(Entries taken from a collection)

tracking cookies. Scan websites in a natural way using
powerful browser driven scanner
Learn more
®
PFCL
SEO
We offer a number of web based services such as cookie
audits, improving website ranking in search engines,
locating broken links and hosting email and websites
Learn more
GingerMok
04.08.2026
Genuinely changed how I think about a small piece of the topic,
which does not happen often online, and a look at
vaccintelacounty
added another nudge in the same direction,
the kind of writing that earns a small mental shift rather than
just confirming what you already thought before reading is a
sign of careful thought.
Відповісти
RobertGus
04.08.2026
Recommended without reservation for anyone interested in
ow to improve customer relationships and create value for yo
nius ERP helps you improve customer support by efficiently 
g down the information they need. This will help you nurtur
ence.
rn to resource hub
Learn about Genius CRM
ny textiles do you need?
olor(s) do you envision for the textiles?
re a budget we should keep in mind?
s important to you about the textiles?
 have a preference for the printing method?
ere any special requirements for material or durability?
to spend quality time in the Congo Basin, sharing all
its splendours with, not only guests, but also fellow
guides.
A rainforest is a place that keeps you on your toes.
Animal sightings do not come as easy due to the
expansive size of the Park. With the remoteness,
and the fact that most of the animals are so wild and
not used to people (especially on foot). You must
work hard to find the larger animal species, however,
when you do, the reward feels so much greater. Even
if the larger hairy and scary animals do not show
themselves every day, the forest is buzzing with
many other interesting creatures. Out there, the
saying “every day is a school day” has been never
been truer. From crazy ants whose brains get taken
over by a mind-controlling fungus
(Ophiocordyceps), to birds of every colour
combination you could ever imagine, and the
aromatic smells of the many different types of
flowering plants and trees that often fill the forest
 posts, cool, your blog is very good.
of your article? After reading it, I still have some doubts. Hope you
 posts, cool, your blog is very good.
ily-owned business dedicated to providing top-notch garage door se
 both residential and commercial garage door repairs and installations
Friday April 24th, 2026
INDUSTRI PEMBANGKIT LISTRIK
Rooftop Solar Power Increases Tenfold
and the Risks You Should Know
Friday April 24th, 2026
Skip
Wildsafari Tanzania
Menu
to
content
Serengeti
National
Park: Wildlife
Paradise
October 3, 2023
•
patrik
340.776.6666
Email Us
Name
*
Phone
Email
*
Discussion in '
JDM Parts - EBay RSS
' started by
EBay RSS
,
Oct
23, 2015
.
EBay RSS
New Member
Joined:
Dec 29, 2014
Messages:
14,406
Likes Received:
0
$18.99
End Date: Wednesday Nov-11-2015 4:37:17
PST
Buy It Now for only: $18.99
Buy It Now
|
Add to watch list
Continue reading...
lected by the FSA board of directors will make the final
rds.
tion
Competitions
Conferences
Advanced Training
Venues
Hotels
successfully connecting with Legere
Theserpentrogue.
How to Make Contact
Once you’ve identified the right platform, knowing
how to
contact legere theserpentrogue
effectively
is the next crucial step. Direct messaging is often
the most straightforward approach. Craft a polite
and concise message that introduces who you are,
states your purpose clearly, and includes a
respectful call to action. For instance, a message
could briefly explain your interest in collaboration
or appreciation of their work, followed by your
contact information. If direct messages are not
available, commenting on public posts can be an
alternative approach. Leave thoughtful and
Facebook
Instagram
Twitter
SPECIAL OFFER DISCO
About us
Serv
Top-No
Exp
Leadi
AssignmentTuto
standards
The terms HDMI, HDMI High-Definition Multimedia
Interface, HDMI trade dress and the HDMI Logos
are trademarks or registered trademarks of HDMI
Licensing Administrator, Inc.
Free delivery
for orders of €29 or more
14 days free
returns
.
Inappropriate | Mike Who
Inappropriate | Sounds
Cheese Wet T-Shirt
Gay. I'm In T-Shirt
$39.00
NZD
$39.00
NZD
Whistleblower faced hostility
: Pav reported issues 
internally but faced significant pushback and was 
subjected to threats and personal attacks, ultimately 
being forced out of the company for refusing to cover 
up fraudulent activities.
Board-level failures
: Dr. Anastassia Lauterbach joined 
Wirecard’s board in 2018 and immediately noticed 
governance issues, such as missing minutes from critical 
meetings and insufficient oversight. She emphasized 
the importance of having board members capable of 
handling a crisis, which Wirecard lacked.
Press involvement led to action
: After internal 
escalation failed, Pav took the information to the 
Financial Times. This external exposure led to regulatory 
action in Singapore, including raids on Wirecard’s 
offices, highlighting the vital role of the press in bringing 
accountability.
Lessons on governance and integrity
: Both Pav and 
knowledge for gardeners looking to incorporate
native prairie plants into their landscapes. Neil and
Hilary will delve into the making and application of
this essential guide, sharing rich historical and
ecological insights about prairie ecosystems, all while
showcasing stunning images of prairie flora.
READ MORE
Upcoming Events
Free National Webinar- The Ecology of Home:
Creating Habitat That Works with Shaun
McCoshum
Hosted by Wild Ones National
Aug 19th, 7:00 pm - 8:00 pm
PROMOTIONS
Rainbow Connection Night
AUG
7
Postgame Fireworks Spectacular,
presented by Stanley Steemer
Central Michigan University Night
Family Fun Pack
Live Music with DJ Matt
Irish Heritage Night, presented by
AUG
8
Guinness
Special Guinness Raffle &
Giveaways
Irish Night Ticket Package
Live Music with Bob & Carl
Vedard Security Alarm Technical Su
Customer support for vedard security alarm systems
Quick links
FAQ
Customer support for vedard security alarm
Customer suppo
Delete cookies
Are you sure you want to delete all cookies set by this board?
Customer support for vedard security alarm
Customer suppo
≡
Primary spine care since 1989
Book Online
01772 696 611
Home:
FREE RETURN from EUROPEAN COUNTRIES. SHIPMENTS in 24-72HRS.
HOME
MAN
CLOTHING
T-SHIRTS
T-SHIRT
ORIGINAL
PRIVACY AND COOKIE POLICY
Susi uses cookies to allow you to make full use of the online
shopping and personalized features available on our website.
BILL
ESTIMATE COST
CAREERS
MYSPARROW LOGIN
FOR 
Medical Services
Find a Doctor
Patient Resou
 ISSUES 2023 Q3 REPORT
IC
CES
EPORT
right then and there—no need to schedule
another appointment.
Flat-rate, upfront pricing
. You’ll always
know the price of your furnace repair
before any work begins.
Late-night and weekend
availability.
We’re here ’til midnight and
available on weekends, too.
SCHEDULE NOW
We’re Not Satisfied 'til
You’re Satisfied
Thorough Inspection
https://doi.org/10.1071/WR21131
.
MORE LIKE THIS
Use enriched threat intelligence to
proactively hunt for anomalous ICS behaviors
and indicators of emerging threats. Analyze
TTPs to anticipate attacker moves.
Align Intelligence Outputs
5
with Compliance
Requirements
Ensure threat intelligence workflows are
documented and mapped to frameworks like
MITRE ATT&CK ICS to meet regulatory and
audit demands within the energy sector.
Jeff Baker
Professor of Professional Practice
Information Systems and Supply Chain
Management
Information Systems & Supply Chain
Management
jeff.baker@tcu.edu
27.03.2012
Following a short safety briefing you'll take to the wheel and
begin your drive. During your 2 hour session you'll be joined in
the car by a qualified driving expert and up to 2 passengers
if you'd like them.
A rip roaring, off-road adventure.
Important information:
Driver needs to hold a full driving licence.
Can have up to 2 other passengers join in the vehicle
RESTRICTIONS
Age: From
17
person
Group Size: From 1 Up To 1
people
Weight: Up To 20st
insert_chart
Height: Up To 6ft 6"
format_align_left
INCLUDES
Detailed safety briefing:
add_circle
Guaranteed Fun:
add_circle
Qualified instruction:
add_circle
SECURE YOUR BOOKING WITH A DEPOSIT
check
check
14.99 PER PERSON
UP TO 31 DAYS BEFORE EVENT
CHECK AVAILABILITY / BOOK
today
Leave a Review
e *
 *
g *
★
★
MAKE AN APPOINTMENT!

### Problem
What is needed is a copy of every line above in which "threats" appears.

### Completed exercise
subjected to threats and personal attacks, ultimately 
and indicators of emerging threats. Analyze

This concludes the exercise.